*Work request*. Reproduce the following lines of the listing verbatim, beginning at the line that contains "[126, 59, 239, 170] [158, 283, 282, 432]" and ending with the last line of the listing. Include both of these lines.

*Data listing*.
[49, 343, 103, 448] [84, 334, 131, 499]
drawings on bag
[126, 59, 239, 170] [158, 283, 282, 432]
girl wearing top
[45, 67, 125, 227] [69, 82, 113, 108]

*Output*.
[126, 59, 239, 170] [158, 283, 282, 432]
girl wearing top
[45, 67, 125, 227] [69, 82, 113, 108]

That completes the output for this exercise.